A Very Old-School Approach
Another problem is that largely an older generation leads the ASEAN bureaucracy. “It (the campaign) will be good but not good enough. The issue is that most of the decision-makers were educated or have work experiences from the 20th century, but now we are in the 21st century,” says Chanin Donavanik, chairman of hotel chain Dusit International, based in Bangkok.
But the private sector in the region has these decision-makers to thank for facilitating tourism growth in areas that really matter, including ratifying an open-skies agreement that has more than doubled the annual air seat capacity to and within ASEAN countries over the last 10 years, and a visa-free policy for ASEAN nationals. Intra-ASEAN travel accounts for around half of visitors to ASEAN countries and this backyard market, along with China and India, will continue to grow as its middle class bulges and low cost carriers open new routes and offer cheap airfares in the region.
The organization is also stepping up efforts to develop Southeast Asia cruising, with a joint declaration to “spur port and destination development in the region.”
Infrastructure is a Major Need
ASEAN has invested in infrastructure although investment as a share of GDP has not returned to pre-1997 levels in most ASEAN economies, notes Fraser Thompson, director of strategy advisory firm AlphaBeta. “More than $110 billion – roughly two to six times the annual spend – has to be invested yearly to address infrastructure needs.”
The year 1997 was when the financial crisis in Southeast Asia took hold.

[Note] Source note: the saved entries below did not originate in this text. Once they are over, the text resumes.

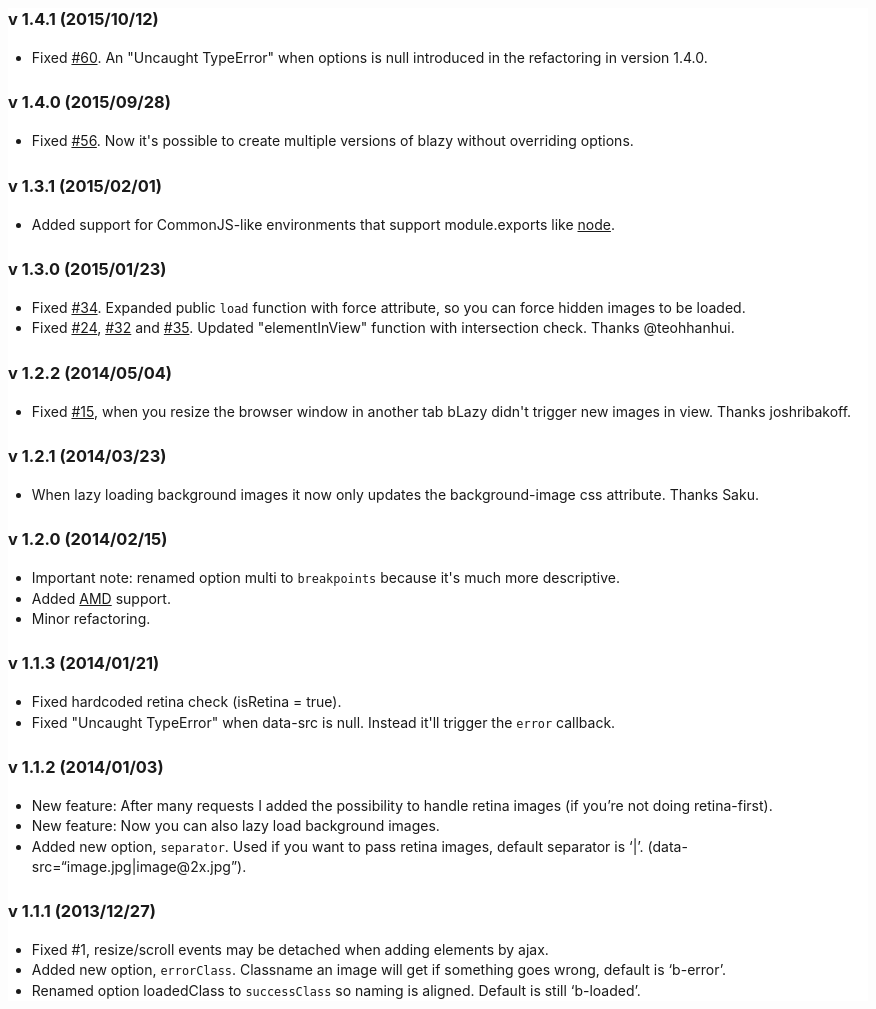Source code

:### v 1.4.1 (2015/10/12) ###
* Fixed [#60](https://github.com/dinbror/blazy/issues/60). An "Uncaught TypeError" when options is null introduced in the refactoring in version 1.4.0.

### v 1.4.0 (2015/09/28) ###
* Fixed [#56](https://github.com/dinbror/blazy/issues/56). Now it's possible to create multiple versions of blazy without overriding options.

### v 1.3.1 (2015/02/01) ###
* Added support for CommonJS-like environments that support module.exports like [node](http://nodejs.org/).

### v 1.3.0 (2015/01/23) ###
* Fixed [#34](https://github.com/dinbror/blazy/issues/34). Expanded public `load` function with force attribute, so you can force hidden images to be loaded.
* Fixed [#24](https://github.com/dinbror/blazy/issues/24), [#32](https://github.com/dinbror/blazy/issues/32) and [#35](https://github.com/dinbror/blazy/issues/35). Updated "elementInView" function with intersection check. Thanks @teohhanhui.  

### v 1.2.2 (2014/05/04) ###
* Fixed [#15](https://github.com/dinbror/blazy/issues/15), when you resize the browser window in another tab bLazy didn't trigger new images in view. Thanks joshribakoff.

### v 1.2.1 (2014/03/23) ###
* When lazy loading background images it now only updates the background-image css attribute. Thanks Saku.

### v 1.2.0 (2014/02/15) ###
* Important note: renamed option multi to `breakpoints` because it's much more descriptive.
* Added [AMD](https://github.com/amdjs/amdjs-api/wiki/AMD) support.
* Minor refactoring.

### v 1.1.3 (2014/01/21) ###
* Fixed hardcoded retina check (isRetina = true).
* Fixed "Uncaught TypeError" when data-src is null. Instead it'll trigger the `error` callback.

### v 1.1.2 (2014/01/03) ###
* New feature: After many requests I added the possibility to handle retina images (if you’re not doing retina-first).
* New feature: Now you can also lazy load background images.
* Added new option, `separator`. Used if you want to pass retina images, default separator is ‘|’. (data-src=“image.jpg|image&#64;2x.jpg”).

### v 1.1.1 (2013/12/27) ###
* Fixed #1, resize/scroll events may be detached when adding elements by ajax.
* Added new option, `errorClass`. Classname an image will get if something goes wrong, default is ‘b-error’.
* Renamed option loadedClass to `successClass` so naming is aligned. Default is still ‘b-loaded’.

In building ASEAN’s tourism infrastructure, WTTC ranks the region as only ahead of Latin America, the Caribbean and Africa, with investment requirements differing from country to country. Myanmar, Cambodia and the Philippines, for example, must increase accommodation, airport capacity and tourist facilities, while more established tourism economies such as Indonesia and Singapore need to reinvest, says WTTC.
ASEAN also needs to focus on developing more skilled travel and tourism professionals, says Pacific Asia Travel Association CEO Mario Hardy.
There are enough people but not enough talent to match the industry’s rate of growth. “A region of over 600 million, mostly young and ambitious people, who are embracing technology faster than most other regions, is an enormous opportunity,” added AlphaBeta’s Thompson.
Other sources interviewed point out the need to manage growth — 121 million arrivals are targeted for 2017 — enforce sustainable tourism development practices, diversify sources of arrivals and spread the benefits of tourism to wider communities, all of which require governmental commitment
With a wish list this long, ASEAN may be better off leaving marketing to the private sector and concentrate on pushing these other goals.
Or, on the other hand, the organization should come up with a respectable marketing budget that tourism deserves and employ real professionals to deal with issues such as branding and marketing for the long term.